--- begin ---

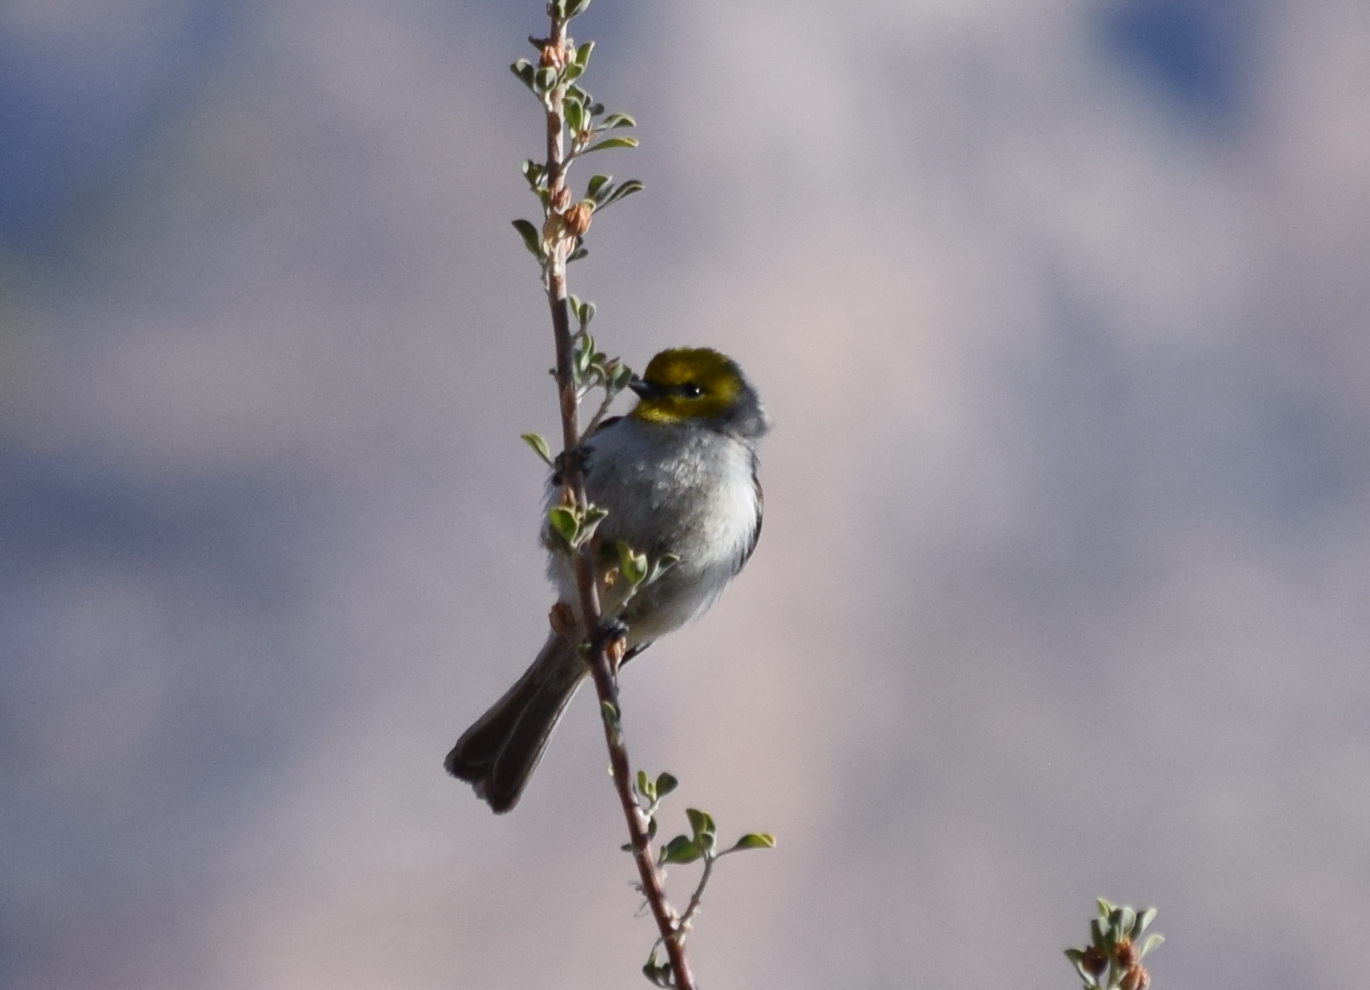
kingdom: Animalia
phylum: Chordata
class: Aves
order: Passeriformes
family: Remizidae
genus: Auriparus
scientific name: Auriparus flaviceps
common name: Verdin
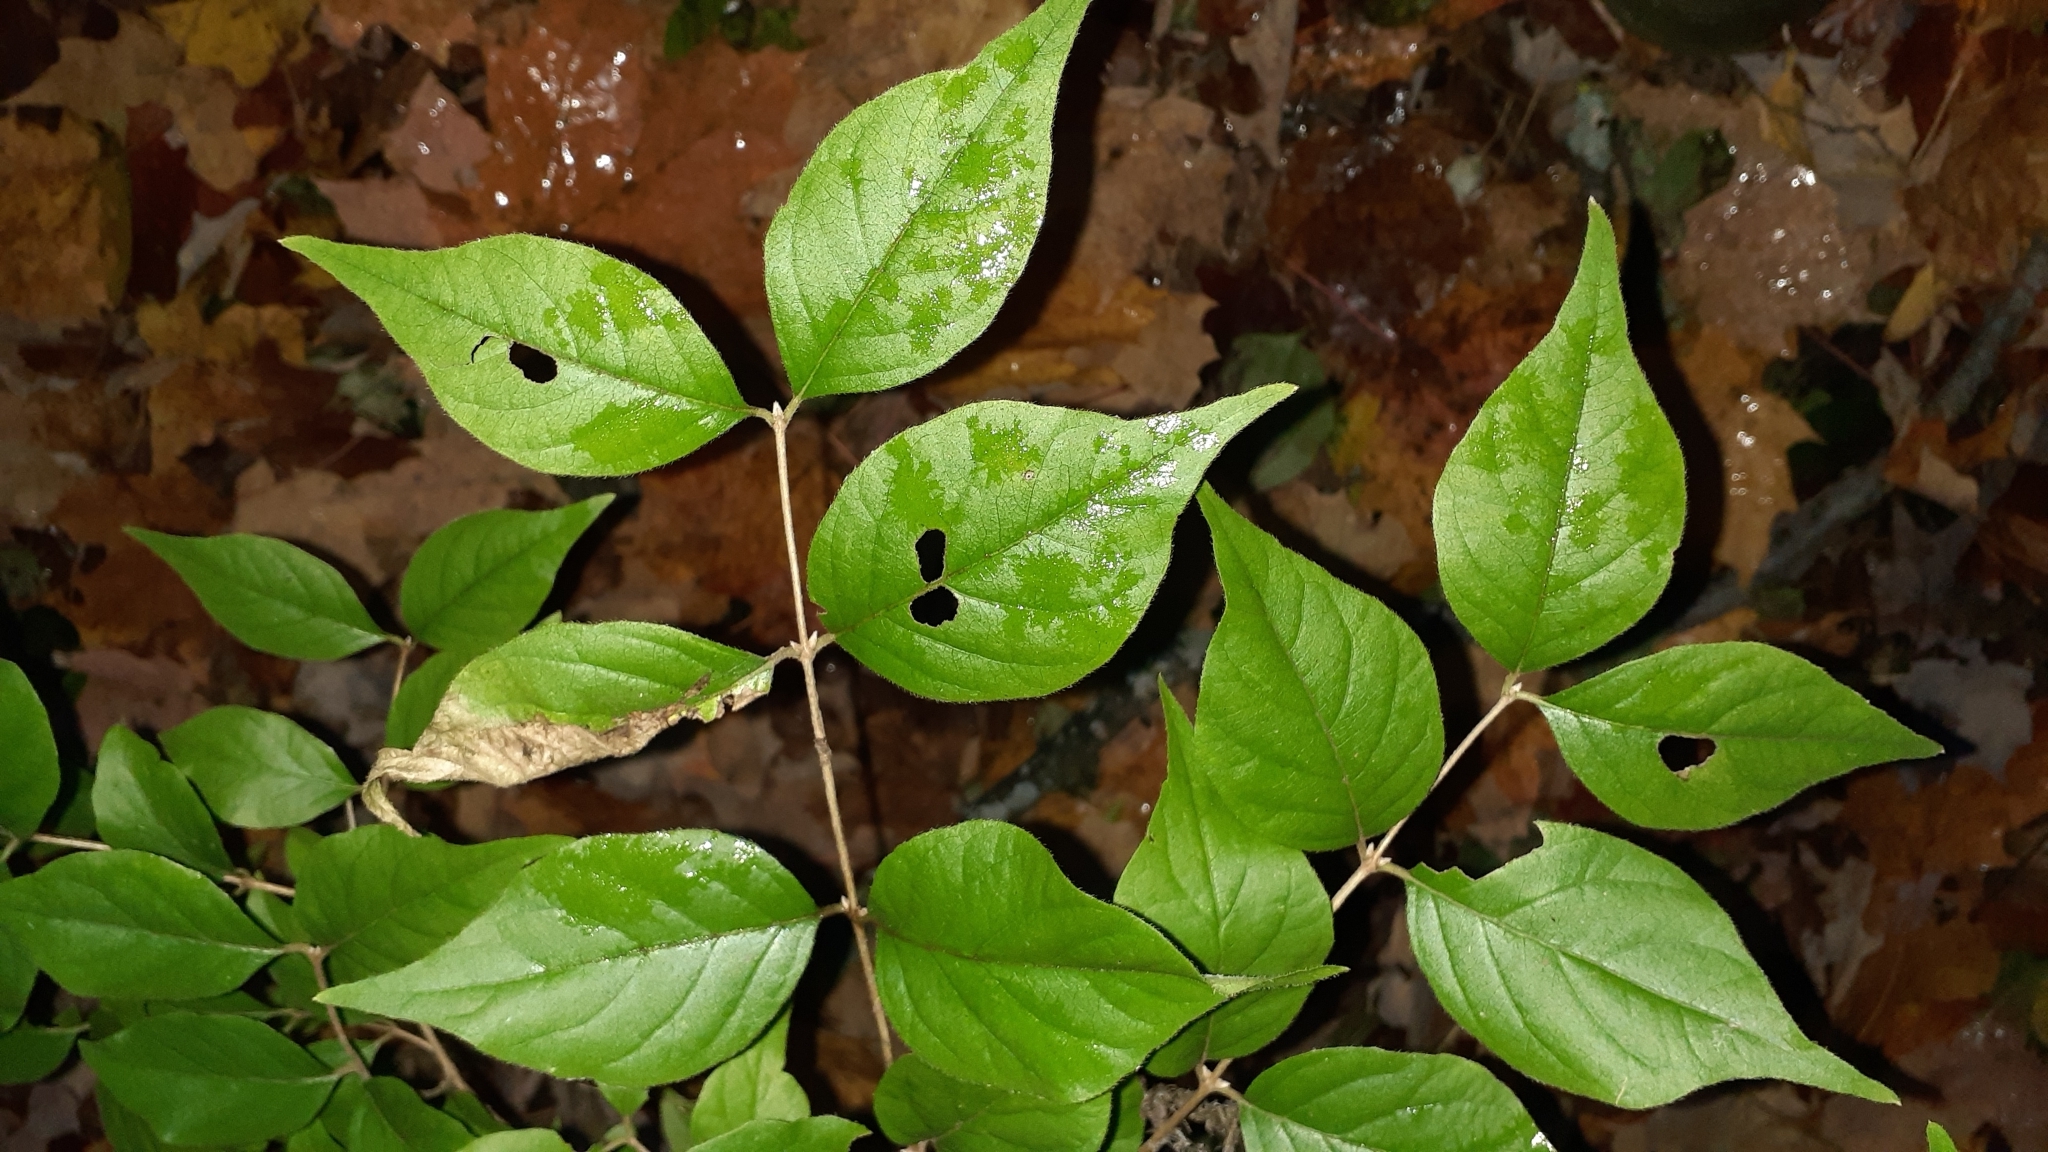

--- end ---

▶ **Description of the task**
Update the lines of every row so that "common name" reads "vernacular name", with everything else unchanged. Leave the pictures out.

▶ **Correct output**
kingdom: Animalia
phylum: Chordata
class: Aves
order: Passeriformes
family: Remizidae
genus: Auriparus
scientific name: Auriparus flaviceps
vernacular name: Verdin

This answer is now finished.